** Data listing follows **
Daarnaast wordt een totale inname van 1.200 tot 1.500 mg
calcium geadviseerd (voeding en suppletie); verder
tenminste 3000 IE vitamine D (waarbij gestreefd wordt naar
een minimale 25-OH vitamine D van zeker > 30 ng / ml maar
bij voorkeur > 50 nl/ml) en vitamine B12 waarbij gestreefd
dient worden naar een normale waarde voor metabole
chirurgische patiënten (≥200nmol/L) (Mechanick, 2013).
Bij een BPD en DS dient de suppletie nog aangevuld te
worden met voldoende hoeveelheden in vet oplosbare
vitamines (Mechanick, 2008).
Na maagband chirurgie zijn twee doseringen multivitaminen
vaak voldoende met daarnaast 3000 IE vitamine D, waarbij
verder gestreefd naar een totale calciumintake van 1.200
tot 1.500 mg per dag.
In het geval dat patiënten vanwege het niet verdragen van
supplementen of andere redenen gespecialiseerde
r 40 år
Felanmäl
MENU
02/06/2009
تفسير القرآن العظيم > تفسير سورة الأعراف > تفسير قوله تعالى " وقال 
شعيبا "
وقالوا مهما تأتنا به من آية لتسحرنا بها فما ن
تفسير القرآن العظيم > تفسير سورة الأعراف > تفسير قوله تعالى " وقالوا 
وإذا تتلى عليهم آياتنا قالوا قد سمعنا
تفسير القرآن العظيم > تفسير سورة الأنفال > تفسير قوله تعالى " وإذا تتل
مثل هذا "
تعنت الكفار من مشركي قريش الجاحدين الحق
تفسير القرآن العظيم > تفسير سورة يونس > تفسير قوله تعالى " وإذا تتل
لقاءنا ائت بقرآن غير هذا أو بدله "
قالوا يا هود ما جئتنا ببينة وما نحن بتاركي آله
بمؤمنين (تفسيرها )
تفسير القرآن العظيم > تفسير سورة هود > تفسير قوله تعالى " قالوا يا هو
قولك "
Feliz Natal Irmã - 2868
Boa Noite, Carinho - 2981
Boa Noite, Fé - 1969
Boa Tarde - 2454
** End of Data listing **
▶ Work to complete:
Repeat every entry exactly as written above.

▶ Response to this exercise:
Daarnaast wordt een totale inname van 1.200 tot 1.500 mg
calcium geadviseerd (voeding en suppletie); verder
tenminste 3000 IE vitamine D (waarbij gestreefd wordt naar
een minimale 25-OH vitamine D van zeker > 30 ng / ml maar
bij voorkeur > 50 nl/ml) en vitamine B12 waarbij gestreefd
dient worden naar een normale waarde voor metabole
chirurgische patiënten (≥200nmol/L) (Mechanick, 2013).
Bij een BPD en DS dient de suppletie nog aangevuld te
worden met voldoende hoeveelheden in vet oplosbare
vitamines (Mechanick, 2008).
Na maagband chirurgie zijn twee doseringen multivitaminen
vaak voldoende met daarnaast 3000 IE vitamine D, waarbij
verder gestreefd naar een totale calciumintake van 1.200
tot 1.500 mg per dag.
In het geval dat patiënten vanwege het niet verdragen van
supplementen of andere redenen gespecialiseerde
r 40 år
Felanmäl
MENU
02/06/2009
تفسير القرآن العظيم > تفسير سورة الأعراف > تفسير قوله تعالى " وقال 
شعيبا "
وقالوا مهما تأتنا به من آية لتسحرنا بها فما ن
تفسير القرآن العظيم > تفسير سورة الأعراف > تفسير قوله تعالى " وقالوا 
وإذا تتلى عليهم آياتنا قالوا قد سمعنا
تفسير القرآن العظيم > تفسير سورة الأنفال > تفسير قوله تعالى " وإذا تتل
مثل هذا "
تعنت الكفار من مشركي قريش الجاحدين الحق
تفسير القرآن العظيم > تفسير سورة يونس > تفسير قوله تعالى " وإذا تتل
لقاءنا ائت بقرآن غير هذا أو بدله "
قالوا يا هود ما جئتنا ببينة وما نحن بتاركي آله
بمؤمنين (تفسيرها )
تفسير القرآن العظيم > تفسير سورة هود > تفسير قوله تعالى " قالوا يا هو
قولك "
Feliz Natal Irmã - 2868
Boa Noite, Carinho - 2981
Boa Noite, Fé - 1969
Boa Tarde - 2454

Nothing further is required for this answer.